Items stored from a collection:
----------------------------------------
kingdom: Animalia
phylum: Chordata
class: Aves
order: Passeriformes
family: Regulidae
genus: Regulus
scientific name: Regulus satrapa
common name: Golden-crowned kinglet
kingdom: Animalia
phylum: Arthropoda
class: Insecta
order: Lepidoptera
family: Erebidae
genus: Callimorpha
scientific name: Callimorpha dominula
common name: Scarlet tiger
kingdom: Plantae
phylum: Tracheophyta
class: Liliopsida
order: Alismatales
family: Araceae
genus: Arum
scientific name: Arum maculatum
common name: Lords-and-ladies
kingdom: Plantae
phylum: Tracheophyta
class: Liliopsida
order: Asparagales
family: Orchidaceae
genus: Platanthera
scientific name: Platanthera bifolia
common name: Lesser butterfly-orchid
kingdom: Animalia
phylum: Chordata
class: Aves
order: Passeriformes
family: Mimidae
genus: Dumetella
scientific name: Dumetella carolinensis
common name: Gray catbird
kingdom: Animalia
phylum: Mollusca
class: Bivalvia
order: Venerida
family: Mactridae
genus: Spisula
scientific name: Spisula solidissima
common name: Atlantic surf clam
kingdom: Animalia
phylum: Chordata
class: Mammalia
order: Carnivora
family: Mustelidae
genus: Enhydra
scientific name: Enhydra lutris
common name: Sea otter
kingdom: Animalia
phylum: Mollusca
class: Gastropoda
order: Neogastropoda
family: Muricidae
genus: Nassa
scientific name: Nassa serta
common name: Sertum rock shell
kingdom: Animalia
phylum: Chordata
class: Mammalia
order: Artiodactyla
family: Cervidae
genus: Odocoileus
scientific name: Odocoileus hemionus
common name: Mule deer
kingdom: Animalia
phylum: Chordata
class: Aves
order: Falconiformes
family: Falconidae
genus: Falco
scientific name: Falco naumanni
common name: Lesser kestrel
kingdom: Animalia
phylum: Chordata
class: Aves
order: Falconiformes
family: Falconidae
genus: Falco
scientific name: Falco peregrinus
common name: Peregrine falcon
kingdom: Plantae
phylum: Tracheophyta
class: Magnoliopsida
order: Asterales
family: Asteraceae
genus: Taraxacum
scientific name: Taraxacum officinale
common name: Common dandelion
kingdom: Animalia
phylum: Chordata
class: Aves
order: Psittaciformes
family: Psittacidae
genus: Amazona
----------------------------------------
Return every line of the data above verbatim, changing nothing.

Solution:
kingdom: Animalia
phylum: Chordata
class: Aves
order: Passeriformes
family: Regulidae
genus: Regulus
scientific name: Regulus satrapa
common name: Golden-crowned kinglet
kingdom: Animalia
phylum: Arthropoda
class: Insecta
order: Lepidoptera
family: Erebidae
genus: Callimorpha
scientific name: Callimorpha dominula
common name: Scarlet tiger
kingdom: Plantae
phylum: Tracheophyta
class: Liliopsida
order: Alismatales
family: Araceae
genus: Arum
scientific name: Arum maculatum
common name: Lords-and-ladies
kingdom: Plantae
phylum: Tracheophyta
class: Liliopsida
order: Asparagales
family: Orchidaceae
genus: Platanthera
scientific name: Platanthera bifolia
common name: Lesser butterfly-orchid
kingdom: Animalia
phylum: Chordata
class: Aves
order: Passeriformes
family: Mimidae
genus: Dumetella
scientific name: Dumetella carolinensis
common name: Gray catbird
kingdom: Animalia
phylum: Mollusca
class: Bivalvia
order: Venerida
family: Mactridae
genus: Spisula
scientific name: Spisula solidissima
common name: Atlantic surf clam
kingdom: Animalia
phylum: Chordata
class: Mammalia
order: Carnivora
family: Mustelidae
genus: Enhydra
scientific name: Enhydra lutris
common name: Sea otter
kingdom: Animalia
phylum: Mollusca
class: Gastropoda
order: Neogastropoda
family: Muricidae
genus: Nassa
scientific name: Nassa serta
common name: Sertum rock shell
kingdom: Animalia
phylum: Chordata
class: Mammalia
order: Artiodactyla
family: Cervidae
genus: Odocoileus
scientific name: Odocoileus hemionus
common name: Mule deer
kingdom: Animalia
phylum: Chordata
class: Aves
order: Falconiformes
family: Falconidae
genus: Falco
scientific name: Falco naumanni
common name: Lesser kestrel
kingdom: Animalia
phylum: Chordata
class: Aves
order: Falconiformes
family: Falconidae
genus: Falco
scientific name: Falco peregrinus
common name: Peregrine falcon
kingdom: Plantae
phylum: Tracheophyta
class: Magnoliopsida
order: Asterales
family: Asteraceae
genus: Taraxacum
scientific name: Taraxacum officinale
common name: Common dandelion
kingdom: Animalia
phylum: Chordata
class: Aves
order: Psittaciformes
family: Psittacidae
genus: Amazona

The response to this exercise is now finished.